L’oratrice demande des précisions sur le fonctionnement des mécanismes nationaux consacrés aux femmes et aimerait savoir s’ils bénéficient d’un financement et de ressources humaines à la hauteur de leurs objectifs, qui sont ambitieux. La relation entre les institutions de promotion des femmes doit être clarifiée : il semblerait en effet que la Convention doive être rendue plus visible. Elle se demande, par ailleurs, de quelle manière des institutions telles que l’Observatoire du genre, la Commission nationale des droits de l'homme et l’Office de l’Ombudsman assurent la cohérence de leurs travaux.

Pour ce qui est de Vision 2020, elle demande si l’élément relatif à la condition féminine de ce plan de développement prévoit l’intégration des questions sexospécifiques par secteurs ou s’il envisage l’élaboration d’une stratégie visant spécifiquement les femmes. Enfin, elle souhaite savoir s’il est prévu d’adopter une législation définissant et interdisant expressément la discrimination à l’égard des femmes, conformément à l’article premier de la Convention.

M me  Patten, évoquant les mesures temporaires spéciales prévues à l’article 4, exprime son appréciation du système de quotas, qui a conduit à une représentation politique si élevée des femmes. Elle demande des précisions sur le dialogue mené avec le secteur privé et si celui-ci applique également ces mesures. Lorsque l’on cherche à instaurer un environnement favorable à l’égalité de fait, l’adoption de mesures temporaires spéciales dans les domaines de l’éducation, de l’emploi et du recrutement peut être extrêmement utile. L’action doit également viser les pratiques culturelles et les stéréotypes discriminatoires. Il serait important de recevoir des données sur le nombre de femmes qui bénéficient des programmes de crédit et de prêt, et sur l’impact de ceux-ci. En dernier lieu, elle demande si le Gouvernement a envisagé d’adopter des mesures temporaires spéciales à l’intention des femmes qui font l’objet de formes multiples de discrimination.

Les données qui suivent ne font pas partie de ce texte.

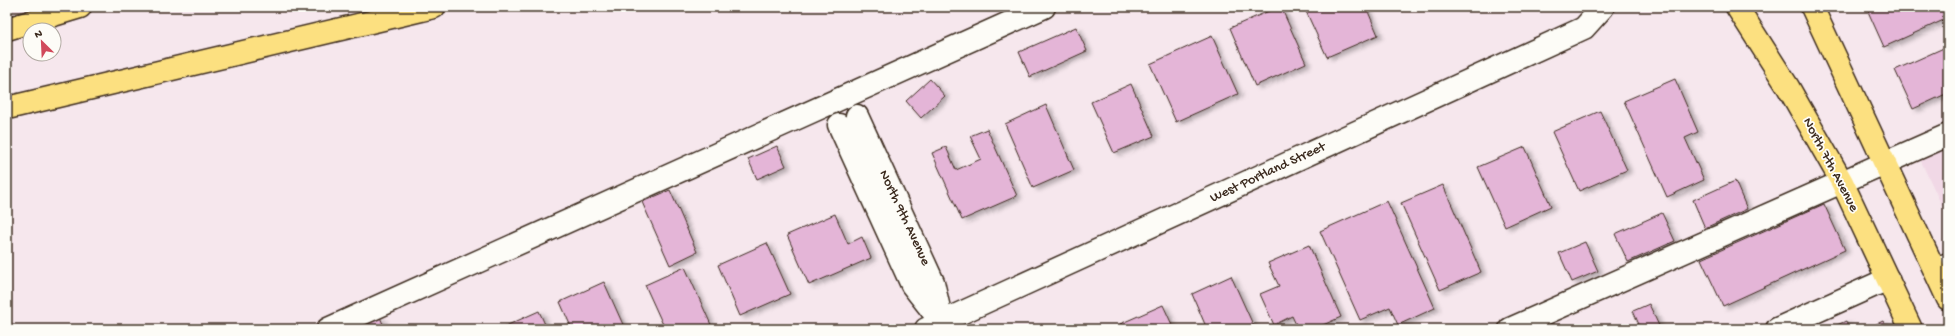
<svg xmlns="http://www.w3.org/2000/svg" width="1955" height="336" viewBox="0 0 1955 336" font-family="'Gochi Hand',sans-serif">
	<style>
		.built { fill: #f1d8e6 }
		.building { fill: #e4b5d7; stroke: #3b2a1e; filter: url(#shadow) }
		.lines { fill: none; stroke-linecap: round; stroke-linejoin: round }
		.minor-casing { stroke: #3b2a1e; stroke-width: 25 }
		.major-casing { stroke: #3b2a1e; stroke-width: 25 }
		.highway-casing { stroke: #3b2a1e; stroke-width: 25 }
		.minor { stroke: #fdfcf7; stroke-width: 22 }
		.major { stroke: #fce080; stroke-width: 22 }
		.highway { stroke: #fce080; stroke-width: 22 }
		.labels { text-anchor: middle; dominant-baseline: central; stroke-width: 3.5; stroke-linejoin: round; paint-order: stroke }
		.street-label { font-size: 14px; fill: #3b2a1e; stroke: #fdfcf7 }
	</style>
	<defs>
		<filter id="shadow"><feDropShadow dx="4.5" dy="2.5" stdDeviation="2" flood-color="#0004"/></filter>
	</defs>
	<rect width="100%" height="100%" fill="#f6e7ed"/>
	<filter id="ink" filterUnits="userSpaceOnUse"><feTurbulence type="fractalNoise" baseFrequency=".025" numOctaves="2"/><feDisplacementMap in="SourceGraphic" scale="8" xChannelSelector="R" yChannelSelector="G"/><feConvolveMatrix kernelMatrix="1 2 1 2 8 2 1 2 1" color-interpolation-filters="sRGB"/></filter>
	<g filter="url(#ink)">
		<path class="built" d="M1948 135V218L1915 149Z"/>
		<g class="building">
			<path d="M1278 7H1281L1306 63 1255 86 1230 28Z"/>
			<path d="M1304 7H1366L1378 35 1327 57Z"/>
			<path d="M1866 7H1948V18L1884 47Z"/>
			<path d="M1076 27 1087 51 1030 77 1019 52Z"/>
			<path d="M1212 36 1238 94 1176 122 1150 64Z"/>
			<path d="M1948 46V93L1913 109 1895 70Z"/>
			<path d="M930 79 945 96 921 118 906 101Z"/>
			<path d="M1675 79 1698 132 1685 138 1704 180 1667 197 1624 101Z"/>
			<path d="M1131 84 1154 136 1114 153 1091 102Z"/>
			<path d="M1046 105 1074 170 1033 188 1005 124Z"/>
			<path d="M1600 111 1627 170 1579 191 1552 132Z"/>
			<path d="M987 129 1017 196 962 220 932 153 946 147 956 170 981 159 970 136Z"/>
			<path d="M777 146 786 166 757 179 748 159Z"/>
			<path d="M1525 147 1551 206 1505 227 1478 167Z"/>
			<path d="M1735 181 1747 209 1705 228 1693 200Z"/>
			<path d="M1443 185 1481 272 1440 290 1401 203Z"/>
			<path d="M670 190 697 252 670 265 642 202Z"/>
			<path d="M1387 201 1435 308 1398 325 1390 307 1360 320 1320 231Z"/>
			<path d="M1824 204 1845 250 1723 306 1701 259Z"/>
			<path d="M1662 213 1675 241 1628 262 1615 234Z"/>
			<path d="M835 214 848 244 862 237 871 258 809 285 787 235Z"/>
			<path d="M1585 242 1598 271 1572 282 1559 253Z"/>
			<path d="M767 243 790 294 740 316 718 265Z"/>
			<path d="M1309 245 1341 317 1314 329H1298L1292 316 1274 325 1260 294 1279 286 1268 263Z"/>
			<path d="M685 267 712 327 707 329H665L645 285Z"/>
			<path d="M1231 276 1255 329H1207L1192 294Z"/>
			<path d="M604 282 625 329H572L560 302Z"/>
			<path d="M1649 304 1660 328 1658 329H1641L1633 311Z"/>
			<path d="M1163 305 1174 329H1122L1120 324Z"/>
			<path d="M539 311 547 329H499Z"/>
			<path d="M380 317 385 329H355Z"/>
			<path d="M1846 321 1849 329H1828Z"/>
			<path d="M1883 321 1887 329H1866Z"/>
		</g>
		<g class="lines">
			<g class="minor-casing">
				<g id="minor">
					<path d="M857 116 933 282 942 322 945 329"/>
					<path d="M839 125 912 285 938 318"/>
					<path d="M1935 270 1948 264"/>
					<path d="M328 329 1044 7"/>
					<path d="M926 329 1584 28 1603 7"/>
					<path d="M1510 329 1948 135"/>
					<path d="M1777 329 1888 279"/>
				</g>
			</g>
			<g class="major-casing">
				<g id="major">
					<path d="M1737 7 1788 87 1842 182 1911 329"/>
					<path d="M1812 7 1948 299"/>
				</g>
			</g>
			<g class="highway-casing">
				<g id="highway">
					<path d="M7 29 80 7"/>
					<path d="M7 108 434 7"/>
				</g>
			</g>
			<use href="#minor" class="minor"/>
			<use href="#major" class="major"/>
			<use href="#highway" class="highway"/>
		</g>
	</g>
	<g class="labels">
		<g class="street-label">
			<text transform="translate(1830 165) rotate(62)">North 7th Avenue</text>
			<text transform="translate(1268 173) rotate(-25)">West Portland Street</text>
			<text transform="translate(904 218) rotate(65)">North 9th Avenue</text>
		</g>
	</g>
	<rect width="1955" height="336" fill="none" stroke="#fdfcf7" stroke-width="24"/>
	<rect x="12" y="12" width="1931" height="312" fill="none" stroke="#3b2a1e" stroke-width="1.5" filter="url(#ink)"/>
	<g transform="translate(42 42) rotate(336)"><circle r="19" fill="#fdfcf7" stroke="#afa8a0"/>
	<path d="M0-3L7 15L0 10L-7 15Z" fill="#d1495b"/>
	<text y="-6" font-size="11" font-weight="bold" text-anchor="middle" fill="#3b2a1e">N</text>
	</g>
</svg>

M me  Mujawamariya (Rwanda) fait observer que tous les accords internationaux auxquels le Rwanda est partie l’emportent sur toutes les lois internes à l’exception de la Constitution. L’on ne dispose pas actuellement de données statistiques sur le nombre de cas à l’occasion desquels la Convention a été invoquée devant les tribunaux; elles seront fournies en temps opportun. La Constitution interdit la discrimination; l’adoption d’une loi distincte prévoyant l’interdiction de la discrimination ferait par ailleurs double emploi avec les dispositions de la loi sur la violence fondée sur le sexe. Quelques dispositions discriminatoires demeurent bien dans le Code de commerce, qui est en cours de modification; entre-temps, le Gouvernement a fait la preuve de sa ferme volonté de promouvoir la participation des femmes à la vie économique. Quant à la relation entre le Secrétariat consacré au suivi de la Conférence de Beijing et la Convention, cette dernière a force constitutionnelle et prévaut. La Convention est perçue comme un moyen important de montrer que les décisions nationales prises en matière d’autonomisation des femmes sont appuyées au niveau international.

S’agissant du concours prêté par des organisations de la société civile à l’établissement du rapport, il est regrettable qu’aucune organisation non gouvernementale (ONG) n’ait été invitée par le Comité à participer à l’examen du rapport; en l’occurrence, les ONG n’ont pas été en mesure de réunir les moyens voulus pour leur déplacement.

Les femmes sont activement présentes dans les tribunaux et participent activement aux poursuites engagées contre les auteurs du génocide. Sur 11 procureurs généraux, sept sont des femmes; le Secrétaire exécutif des juridictions g acaca et plus de 50 % de leurs magistrats sont des femmes. Les femmes sont de plus en plus présentes dans l’appareil judiciaire car on considère qu’elles sont moins faciles à corrompre que les hommes. Les victimes et témoins de viols et violences comparaissant devant les juridictions gacaca peuvent déposer dans une chambre spéciale dans laquelle ils ne peuvent être vus par l’accusé; leur voix est même modifiée lorsque la protection des témoins l’exige. Un appui à long terme est fourni aux victimes par le Fonds des rescapés du génocide, un organisme gouvernemental, et l’Association des veuves du génocide (AVEGA), une organisation non gouvernementale qui fournit une assistance médicale sur une base continue, des conseils et un abri aux rescapés, une attention spéciale étant accordée aux questions touchant les femmes.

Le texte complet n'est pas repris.